Its a little bit like football and comparing messi and pele.
At the age of pele, knowledges in theory for optimal physical preparation was very bad, plus i dont know about illegal products.

A very good player and a gentleman otb, but alas batshit crazy.

That's what J.H. Donner predicted: "... it doesn't take much insight into human nature to predict that Fischer will not be world champion for long. His quirks, moods and whims will turn against him at the moment when he has reached the top. He'll hit out hard, but at nothing but thin air."
I think Capablanca is one, but the most complete chess player, but it is difficult to compare by the differences of times, Kasparov is brutal, now with technology the thing gets even more difficult, Karjakin, Carlsen, even Anand are much more instructed in Chess that Bobby.
Fischer beat Spassky 17 to 11. Karpov beat Spassky 14 to 1. Kasparov beat Karpov 28 to 21. For those who don't understand math ask your teacher...
Karpov is my vote for best chess player in history... Carlsen and Kasparov would be a toss up for 2nd and 3rd spot... Fischer gets the 4th spot. I believe that the Karpovian stlye of positional play is the most effective but it takes great mental stamina and nerves of steel to be successful ... Karpov had those qualities in spades unequaled by any other player.
Yep, Bobby's the man. If he had Stockfish today, he'd be rated 3000. Karpov was amazing. And Tal as the most clever, tricky attacking player OAT.
Carlsen will have to hang onto his title for another 10-12 years to be considered the GOAT. Let's see what Fabiano has to say about that.
Bobby wasn't so crazy...that's media, fake news. He had an almost double IQ as many on here...he saw things others didn't see, and will never see. He saw how crooked the gooberment is/was. He just wanted his privacy. He was the first multimillionaire by playing chess. . . how crazy was that?
@shhhh as much as I love Paul Morphy, he only played chess to kill time until he was legally old enough to practice law. He never wanted to be known as a chess player by profession as he found that insulting. He graduated law school before he was able to legally practice and his uncle urged him to compete locally and abroad to kill time as he had shown talent in the game at an early age. As soon as he was old enough to practice, he stopped playing. So if he had access to the technology today, there is no saying he would take the time to use it to his advantage being that his goal was to be a lawyer anyway. This is unfortunate and tragic as I think the world of chess would have benefited from a larger catalog of his games to study. Morphy was definitely ahead of his time and was literally a game changer.

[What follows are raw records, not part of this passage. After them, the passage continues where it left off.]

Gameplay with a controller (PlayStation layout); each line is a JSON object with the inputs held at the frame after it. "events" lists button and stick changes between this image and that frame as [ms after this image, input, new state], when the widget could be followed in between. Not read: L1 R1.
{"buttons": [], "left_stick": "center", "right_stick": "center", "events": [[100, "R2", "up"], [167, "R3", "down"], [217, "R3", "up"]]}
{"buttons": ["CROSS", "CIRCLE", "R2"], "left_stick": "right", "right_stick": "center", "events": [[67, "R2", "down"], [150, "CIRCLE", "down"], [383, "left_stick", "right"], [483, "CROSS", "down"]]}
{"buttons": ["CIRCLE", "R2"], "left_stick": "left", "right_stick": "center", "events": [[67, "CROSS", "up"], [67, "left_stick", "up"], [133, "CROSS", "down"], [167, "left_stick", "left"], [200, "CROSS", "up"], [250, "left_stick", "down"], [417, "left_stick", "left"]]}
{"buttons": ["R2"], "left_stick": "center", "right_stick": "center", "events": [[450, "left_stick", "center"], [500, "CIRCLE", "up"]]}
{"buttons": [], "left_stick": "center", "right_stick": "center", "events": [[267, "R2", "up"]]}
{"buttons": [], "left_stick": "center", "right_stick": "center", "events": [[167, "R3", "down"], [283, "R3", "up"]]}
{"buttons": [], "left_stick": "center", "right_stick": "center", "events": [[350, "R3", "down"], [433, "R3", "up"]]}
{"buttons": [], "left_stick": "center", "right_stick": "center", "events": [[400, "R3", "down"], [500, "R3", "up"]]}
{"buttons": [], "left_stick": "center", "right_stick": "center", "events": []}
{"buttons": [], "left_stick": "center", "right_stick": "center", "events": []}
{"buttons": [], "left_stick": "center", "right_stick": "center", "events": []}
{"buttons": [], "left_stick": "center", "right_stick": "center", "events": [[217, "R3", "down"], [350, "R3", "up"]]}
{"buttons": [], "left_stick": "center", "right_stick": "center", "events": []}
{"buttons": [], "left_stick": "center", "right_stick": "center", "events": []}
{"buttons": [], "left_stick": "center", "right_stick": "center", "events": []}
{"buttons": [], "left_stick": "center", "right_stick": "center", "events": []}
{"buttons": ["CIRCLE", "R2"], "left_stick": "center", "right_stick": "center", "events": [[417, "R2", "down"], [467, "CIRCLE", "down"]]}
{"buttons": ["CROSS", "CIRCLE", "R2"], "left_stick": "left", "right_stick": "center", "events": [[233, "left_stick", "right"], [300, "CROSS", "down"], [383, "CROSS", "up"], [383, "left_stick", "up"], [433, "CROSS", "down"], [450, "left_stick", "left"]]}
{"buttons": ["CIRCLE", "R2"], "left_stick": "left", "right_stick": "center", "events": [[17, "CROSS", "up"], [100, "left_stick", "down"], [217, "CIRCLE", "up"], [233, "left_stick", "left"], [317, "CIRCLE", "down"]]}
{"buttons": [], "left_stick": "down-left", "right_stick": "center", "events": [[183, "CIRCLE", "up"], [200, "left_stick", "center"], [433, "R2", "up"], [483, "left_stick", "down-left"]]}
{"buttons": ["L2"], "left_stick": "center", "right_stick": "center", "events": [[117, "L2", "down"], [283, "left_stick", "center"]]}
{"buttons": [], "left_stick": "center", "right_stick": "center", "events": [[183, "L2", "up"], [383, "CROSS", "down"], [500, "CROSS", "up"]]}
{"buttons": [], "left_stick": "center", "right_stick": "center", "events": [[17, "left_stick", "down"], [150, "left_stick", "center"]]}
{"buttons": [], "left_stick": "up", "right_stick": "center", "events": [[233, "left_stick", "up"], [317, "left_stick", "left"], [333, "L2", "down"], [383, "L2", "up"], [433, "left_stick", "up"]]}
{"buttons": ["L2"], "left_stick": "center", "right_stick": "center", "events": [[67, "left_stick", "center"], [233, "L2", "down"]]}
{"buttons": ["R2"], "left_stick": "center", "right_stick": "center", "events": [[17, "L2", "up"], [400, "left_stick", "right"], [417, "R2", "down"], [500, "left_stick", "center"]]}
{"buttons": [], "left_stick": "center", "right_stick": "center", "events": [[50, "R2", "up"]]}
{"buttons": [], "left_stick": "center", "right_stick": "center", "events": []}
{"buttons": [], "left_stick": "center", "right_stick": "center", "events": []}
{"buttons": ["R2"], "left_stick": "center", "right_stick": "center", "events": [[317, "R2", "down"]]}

A lot can be said about Fischer and what he accomplished on paper in such a short time. I'd like to think if Fischer existed in our modern world, that not only would he have access to better technology, but he would have access to better medicine etc etc.
Fischer answered this question himself, in an interview available on YouTube. His answer is in fact quite good. As he observes, it depends what you mean by "best". Since he benefits from all the theory that developed by the fifties and sixties when he was playing, he could of course beat greats from the past like Paul Morphy if you revived him and sat him down across from the chess board. But what Paul Morphy was able to do at the time WITHOUT the benefit of later theory was phenomenal. So if "best" means "strongest player ever", the "best" players will tend to be the most recent. If it means "most skilful at innovating, improvising, and winning with the theory available at his time", the Bobby Fischer is a candidate for that appelation along with Morphy in the 19th century.

Bear in mind that today GMs learn from powerful computers. They know more than Bobby Fischer did, and the best could probably beat him today. So one has to be less ambiguous about what one means by "best".